Before we look at the reasons which could damage a brand-new small business, here’s a rather depressing statistic: eight out of ten entrepreneurs who launch a business, will fail within 18 months. (I didn’t make up that statistic – the research was done by Bloomberg. In addition, it has been established that 96% of businesses fail within 10 years!).
You can see, therefore, that there is a very high attrition rate and right from the beginning, the odds are stacked against the small business person. Unfortunately, many of the mistakes which lead to business failure can be easily dealt with by seeking proper research and professional guidance.
Here are a few aspects of your new business which you should look at, so that you do not become a casualty. If you do crash and burn, you should do so in the full knowledge that you have looked at all the factors and acquired all the skills that you needed in order to prevent your business going down.
All you need to be successful is the right product in the right marketplace which you are able to sell at a profitable price.
Many new entrepreneurs are risking their own money so therefore the thinking process needs to be very different from the salary-earning executive, because of one very important factor which is often overlooked. That is the new entrepreneurs’ emotional involvement in the business. It is that which makes decision-making doubly difficult.
It does take time, but it is important that a new entrepreneur learns very quickly how to take the emotion out of analysing any situation and not overreacting to any issues which may arise because he or she takes any setbacks personally.
A new entrepreneur has to be both a chief executive officer, as well as the representative or salesmen, accountant and sometimes even the product producer. It is hardly surprising therefore, that because there are so many different aspects of the business to think about – stress can have such a huge impact on the business thinking process.
Luckily however, nowadays, with the advent of the information highway, you are able to learn from other people’s mistakes. So let us have a look at the few most important pitfalls which you need to be aware of.
It is assumed that your product is excellent and that there is a market place out there for the product.
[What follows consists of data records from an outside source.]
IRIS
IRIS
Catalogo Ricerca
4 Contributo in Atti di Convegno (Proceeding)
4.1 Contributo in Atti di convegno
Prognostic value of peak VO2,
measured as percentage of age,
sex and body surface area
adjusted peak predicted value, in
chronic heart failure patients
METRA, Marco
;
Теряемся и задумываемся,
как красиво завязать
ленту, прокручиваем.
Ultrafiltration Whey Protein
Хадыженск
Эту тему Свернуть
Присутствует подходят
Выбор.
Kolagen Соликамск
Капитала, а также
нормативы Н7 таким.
That is the first hurdle that needs to be negotiated and if you cannot agree with that first sentence, then either you have not done your market research properly or you have a very strong belief that you can create a market.
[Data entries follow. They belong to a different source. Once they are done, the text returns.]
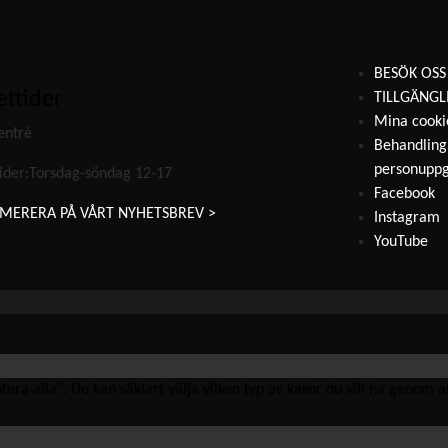
BESÖK OSS
ttider
TILLGÄNGL
Mina cooki
entré
Behandling
personuppg
ider:Torsdag-söndag 12-17
Facebook
MERERA PÅ VÅRT NYHETSBREV >
Instagram
YouTube
ra alla". Du kan såklart välja vilken typ av kakor du vill ha genom att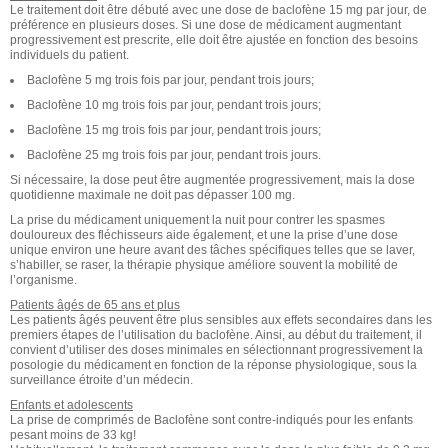
Le traitement doit être débuté avec une dose de baclofène 15 mg par jour, de
préférence en plusieurs doses. Si une dose de médicament augmentant
progressivement est prescrite, elle doit être ajustée en fonction des besoins
individuels du patient.
Baclofène 5 mg trois fois par jour, pendant trois jours;
Baclofène 10 mg trois fois par jour, pendant trois jours;
Baclofène 15 mg trois fois par jour, pendant trois jours;
Baclofène 25 mg trois fois par jour, pendant trois jours.
Si nécessaire, la dose peut être augmentée progressivement, mais la dose
quotidienne maximale ne doit pas dépasser 100 mg.
La prise du médicament uniquement la nuit pour contrer les spasmes
douloureux des fléchisseurs aide également, et une la prise d’une dose
unique environ une heure avant des tâches spécifiques telles que se laver,
s’habiller, se raser, la thérapie physique améliore souvent la mobilité de
l’organisme.
Patients âgés de 65 ans et plus
Les patients âgés peuvent être plus sensibles aux effets secondaires dans les
premiers étapes de l’utilisation du baclofène. Ainsi, au début du traitement, il
convient d’utiliser des doses minimales en sélectionnant progressivement la
posologie du médicament en fonction de la réponse physiologique, sous la
surveillance étroite d’un médecin.
Enfants et adolescents
La prise de comprimés de Baclofène sont contre-indiqués pour les enfants
pesant moins de 33 kg!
If you are providing a service, do make sure that the problem that you are solving for others does exist and that there is a market for your service and that you have some sort of USP – Unique Selling Proposition. In other words, why should people buy from you? That is another question which you ought to be able to answer.
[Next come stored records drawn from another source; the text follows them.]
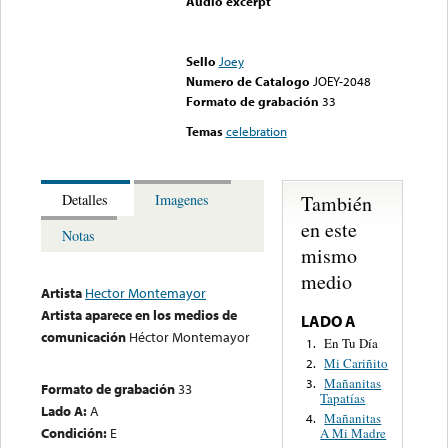
Audio excerpt
Error loading media: File
could not be played
Sello
Joey
Numero de Catalogo
JOEY-2048
Formato de grabación
33
Temas
celebration
También
Detalles
Imagenes
en este
Notas
mismo
medio
Artista
Hector Montemayor
Artista aparece en los medios de
LADO A
comunicación
Héctor Montemayor
En Tu Día
1.
Mi Cariñito
2.
Mañanitas
3.
Formato de grabación
33
Tapatías
Lado A:
A
Mañanitas
4.
Condición:
E
A Mi Madre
Assuming that your product is okay for the market, the next reason why entrepreneurs fail is that they do not see or contact enough people or they do not have the right amount of access to the right people. In other words, a good entrepreneur has to be proactive and make him or herself known within the chosen marketplace. One of the great pitfalls of any new business is that far too many entrepreneurs have a wonderful product, a great website, but they spend far too much time sitting in front of the screen waiting for the phone to ring. It’s not going to happen!
Above I mentioned that an entrepreneur has to be everything from CEO to salesmen. That is another pitfall and probably one of the most common ones in that you as an entrepreneur want to be all things to all people. Do not be frightened to go and ask for help. Getting to know a good business adviser could be one of the best investments a new entrepreneur can make. There are far too many new entrepreneurs who try to be a ‘jack of all trades’.
If you are serious about building a business, one of the first things you should concentrate on is developing your cash flow to such a level that you can afford to buy in some expertise.
Bringing a product to market and trying to sell as many units as you can is not really a business plan, but you’d be surprised by how many so-called entrepreneurs do just that. That means that what you need is a properly conceived and constructed business plan and by the way, be prepared for the fact that you are not going to make too much money in year one. One of the biggest reasons for failure is a lack of financial planning plus an over optimistic cash flow forecast. To avoid that particular pitfall I will give you one piece of advice which is to overestimate all your costs for the first year and underestimate revenue.
You may have heard the term ‘contingency planning’. Another pitfall of the new entrepreneur is that he or she does not have a contingency plan should things not go according to expectations. After you have put together a proper business plan together with your business objectives and action plans, you should try and create several scenarios should things not go according to your predictions.
Of all the pitfalls above, and assuming that you have decided that you are suitable for the life of an entrepreneur can be an inability to properly market your business as well as having the expertise to organise your ‘back office’.
Finally, this may sound a little ridiculous, but you should also be prepared for your business to grow much faster than you had anticipated! It does happen!
Hopefully, that is the only problem that you will have to deal with!